In the complex world, things are hard. Incentives often don’t achieve what you want (perverse incentives).
- The 20th-century paleontologist G. H. R. von Koenigswald used to pay Javanese locals for each fragment of hominin skull that they produced. He later discovered the people had been breaking up whole skulls into smaller pieces to maximise their payments
- In Hanoi, under French colonial rule, a program paying people a bounty for each rat tail handed in was intended to exterminate rats. Instead, it led to the farming of rats.
In a further example, Liz mentioned a book from John Kay that demonstrated that companies who had an explicit goal around maximising shareholder value where out-performed by those that don’t. This is a topic I care about deeply (who wants to get out of bed to make other people rich?), so that’s another book added to my never-ending reading list!
My main actionable take away was around the difference between a probe and a hypothesis.
A probe needs the following to be successful:
- Indicator of success
- Indicator of failure
- Amplication action
- Dampening action
- Coherence (e.g. a believable narrative of why you might want to do this).
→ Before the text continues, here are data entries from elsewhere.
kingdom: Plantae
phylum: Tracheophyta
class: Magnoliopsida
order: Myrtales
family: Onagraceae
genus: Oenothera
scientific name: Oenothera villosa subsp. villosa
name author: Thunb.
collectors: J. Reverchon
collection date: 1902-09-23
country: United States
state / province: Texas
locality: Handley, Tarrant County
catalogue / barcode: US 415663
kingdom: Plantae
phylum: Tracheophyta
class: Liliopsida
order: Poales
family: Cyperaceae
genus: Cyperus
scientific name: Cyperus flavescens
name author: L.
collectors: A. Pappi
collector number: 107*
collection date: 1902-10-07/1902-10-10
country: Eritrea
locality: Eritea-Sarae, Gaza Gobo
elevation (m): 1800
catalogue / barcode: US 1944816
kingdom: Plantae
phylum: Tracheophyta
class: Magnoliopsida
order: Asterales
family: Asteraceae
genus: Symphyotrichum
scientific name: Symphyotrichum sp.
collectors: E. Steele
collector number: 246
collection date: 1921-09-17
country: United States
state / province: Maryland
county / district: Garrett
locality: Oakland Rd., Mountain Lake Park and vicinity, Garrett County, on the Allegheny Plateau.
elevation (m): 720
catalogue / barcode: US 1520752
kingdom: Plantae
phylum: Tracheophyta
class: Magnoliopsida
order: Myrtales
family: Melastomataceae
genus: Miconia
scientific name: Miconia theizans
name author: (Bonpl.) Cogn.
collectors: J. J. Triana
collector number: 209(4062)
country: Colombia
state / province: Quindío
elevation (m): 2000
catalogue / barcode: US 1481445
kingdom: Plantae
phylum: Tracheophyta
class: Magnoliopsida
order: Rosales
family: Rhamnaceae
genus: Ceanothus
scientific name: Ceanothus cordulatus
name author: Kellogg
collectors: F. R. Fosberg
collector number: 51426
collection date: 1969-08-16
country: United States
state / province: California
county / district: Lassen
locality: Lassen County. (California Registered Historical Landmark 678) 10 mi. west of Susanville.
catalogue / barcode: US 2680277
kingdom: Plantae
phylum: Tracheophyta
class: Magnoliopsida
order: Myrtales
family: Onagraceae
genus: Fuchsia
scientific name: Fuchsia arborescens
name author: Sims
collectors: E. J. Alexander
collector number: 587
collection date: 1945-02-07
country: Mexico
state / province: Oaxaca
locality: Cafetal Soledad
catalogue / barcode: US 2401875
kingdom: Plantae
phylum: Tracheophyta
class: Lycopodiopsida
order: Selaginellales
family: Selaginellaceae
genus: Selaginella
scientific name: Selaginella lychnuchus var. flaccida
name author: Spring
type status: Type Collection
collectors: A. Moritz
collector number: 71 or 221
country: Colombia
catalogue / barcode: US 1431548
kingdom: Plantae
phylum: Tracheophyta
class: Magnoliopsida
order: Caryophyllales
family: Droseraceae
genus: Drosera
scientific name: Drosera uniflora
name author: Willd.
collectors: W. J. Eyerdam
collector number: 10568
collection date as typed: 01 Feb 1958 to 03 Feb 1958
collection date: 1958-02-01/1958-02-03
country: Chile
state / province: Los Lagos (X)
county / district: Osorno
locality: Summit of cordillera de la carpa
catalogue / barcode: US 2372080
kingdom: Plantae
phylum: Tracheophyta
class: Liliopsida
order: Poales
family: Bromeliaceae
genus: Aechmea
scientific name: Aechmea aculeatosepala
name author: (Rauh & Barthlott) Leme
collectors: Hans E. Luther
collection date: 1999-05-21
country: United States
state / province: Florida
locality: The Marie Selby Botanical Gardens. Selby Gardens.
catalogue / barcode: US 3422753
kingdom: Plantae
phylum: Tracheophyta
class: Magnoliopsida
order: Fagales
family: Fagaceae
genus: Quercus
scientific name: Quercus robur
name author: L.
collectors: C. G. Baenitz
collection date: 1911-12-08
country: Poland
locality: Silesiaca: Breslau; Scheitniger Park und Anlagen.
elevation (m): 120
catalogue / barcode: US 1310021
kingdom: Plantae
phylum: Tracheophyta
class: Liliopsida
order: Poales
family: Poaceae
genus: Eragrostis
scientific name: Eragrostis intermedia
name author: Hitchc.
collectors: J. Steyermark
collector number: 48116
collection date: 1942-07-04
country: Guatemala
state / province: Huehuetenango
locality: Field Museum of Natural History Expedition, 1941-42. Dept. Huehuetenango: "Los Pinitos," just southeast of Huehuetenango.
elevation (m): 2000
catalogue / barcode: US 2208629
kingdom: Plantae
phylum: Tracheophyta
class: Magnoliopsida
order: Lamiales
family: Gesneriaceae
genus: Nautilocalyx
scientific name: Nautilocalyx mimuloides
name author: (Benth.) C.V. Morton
For me, this seems a lower barrier-to-entry for experimentation that full-on hypothesis-driven development. When we’ve tried this at Redgate, finding a hypothesis and the data to back it up is hard; starting with a narrative feels easier.
Conclusion
Was it worth attending Map Camp 2019? Yes.
Did I take away some actionable insights? Yes!
Did I create any maps? No! :(
So what am I going to do about that? Well, there’s no better place to start than by doing, so I’m going to have a crack at drawing some diagrams to capture our current product set and see what that teaches me.